# [Supplied text]
>>>

Two recent papers, both published in Proceedings of the National Academy of Sciences of the U.S.A., try to help settle the question. Todd Surovell and Nicole Waguespack of the University of Wyoming and P. Jeffrey Brantingham of the University of California, Los Angeles, studied the timing and location of Pleistocene encounters between humans and proboscideans (the order that includes mammoths, mastodons and elephants) and found evidence supporting the overkill hypothesis. Meanwhile, Clive N. G. Trueman of the University of Portsmouth and Judith H. Field of the University of Sydney were part of a multinational team that confirmed the age of megafauna fossils at a site in eastern Australia, concluding that their work weakens claims for overkill in the land Down Under.

Surovell, Waguespack and Brantingham outlined two possible extinction scenarios, one based on human overkill and the other on climate change. They then plugged into their models data from 41 archaeological sites in Africa, Europe, Asia and the Americas that contain remains of proboscideans hunted or scavenged by humans. If people hunted these animals to extinction, the authors argue, the kill sites should appear along the border between proboscidean and human ranges. So, as humans expanded south across North America, for example, the sites would also be located farther and farther south. If climate was the culprit, then people and proboscideans should have shared some of the same territory, at least until climate change shrunk proboscidean habitat. Thus, kill sites would be found both along and behind the frontier of human expansion.

The authors concluded that the location and age of the sites correlate closely with an overkill model. As humans moved north into Eurasia from Africa and, later, south from Alaska across the Americas, proboscidean range contracted correspondingly. Climate change, then, cannot account for proboscidean extinction "unless one were to invoke serial climatic change that perfectly tracks human global colonization." The odds, they're saying, aren't good.

Although the authors do not claim to have proved that humans drove other species to extinction, Surovell is skeptical of arguments for climate change. "I would like to see somebody explain how climate change could cause mass extinction on such a large geographical scale," he says. "Climate is constantly changing."

In Australia, much of the evidence for overkill relies on proving that many large animals became extinct within several millennia of the first appearance of humans, usually estimated at about 50,000 years ago. Unlike other parts of the world, nothing in Australia's fossil record proves that humans hunted megafauna. As Trueman and Field note in their paper, there aren't even any sites with evidence that early inhabitants had the tools to kill large animals.

Trueman and Field discuss the dates of a controversial archaeological site, Cuddie Springs, that might prove that at least some Australian megafauna survived much longer than previously thought, dealing a blow to arguments for overkill. The site includes remains of several extinct animals, including Diprotodon, a two-ton marsupial, and Genyornis, a large, flightless bird. Previous efforts, made using radiocarbon dating and other methods, have concluded that some megafauna remains found there are 36,000 to 30,000 years old, but the findings have been disputed. Trueman and Field used a newer technique in their recent work, an analysis of rare earth elements (REEs) in bone fragments, and confirmed these dates. As they're buried, bones adsorb REEs, leaving a "fingerprint" that links the bones to their original layer of deposition.

<<<

# [Goals]
1. From the passage on megafauna extinction, write out the portion starting with "Two recent papers, both" and going on through "land Down Under.".
2. In the passage on megafauna extinction, how many archaeological sites did Surovell, Waguespack and Brantingham put into their models?

# [Supplied data]

>>>

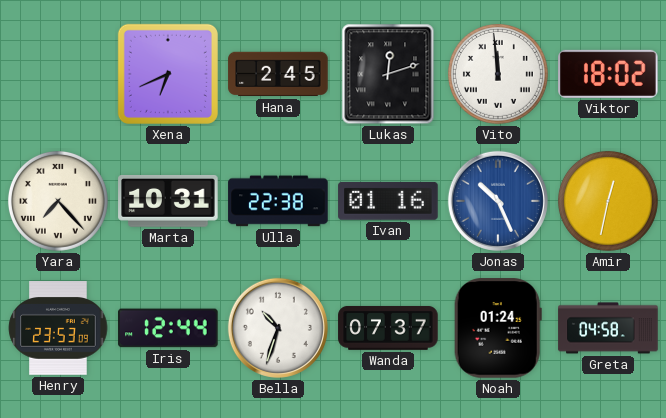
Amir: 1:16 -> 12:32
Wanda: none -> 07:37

<<<

# [Answers for the exercise]
1.
Two recent papers, both published in Proceedings of the National Academy of Sciences of the U.S.A., try to help settle the question. Todd Surovell and Nicole Waguespack of the University of Wyoming and P. Jeffrey Brantingham of the University of California, Los Angeles, studied the timing and location of Pleistocene encounters between humans and proboscideans (the order that includes mammoths, mastodons and elephants) and found evidence supporting the overkill hypothesis. Meanwhile, Clive N. G. Trueman of the University of Portsmouth and Judith H. Field of the University of Sydney were part of a multinational team that confirmed the age of megafauna fossils at a site in eastern Australia, concluding that their work weakens claims for overkill in the land Down Under.

2. 41 sites, located in Africa, Europe, Asia and the Americas.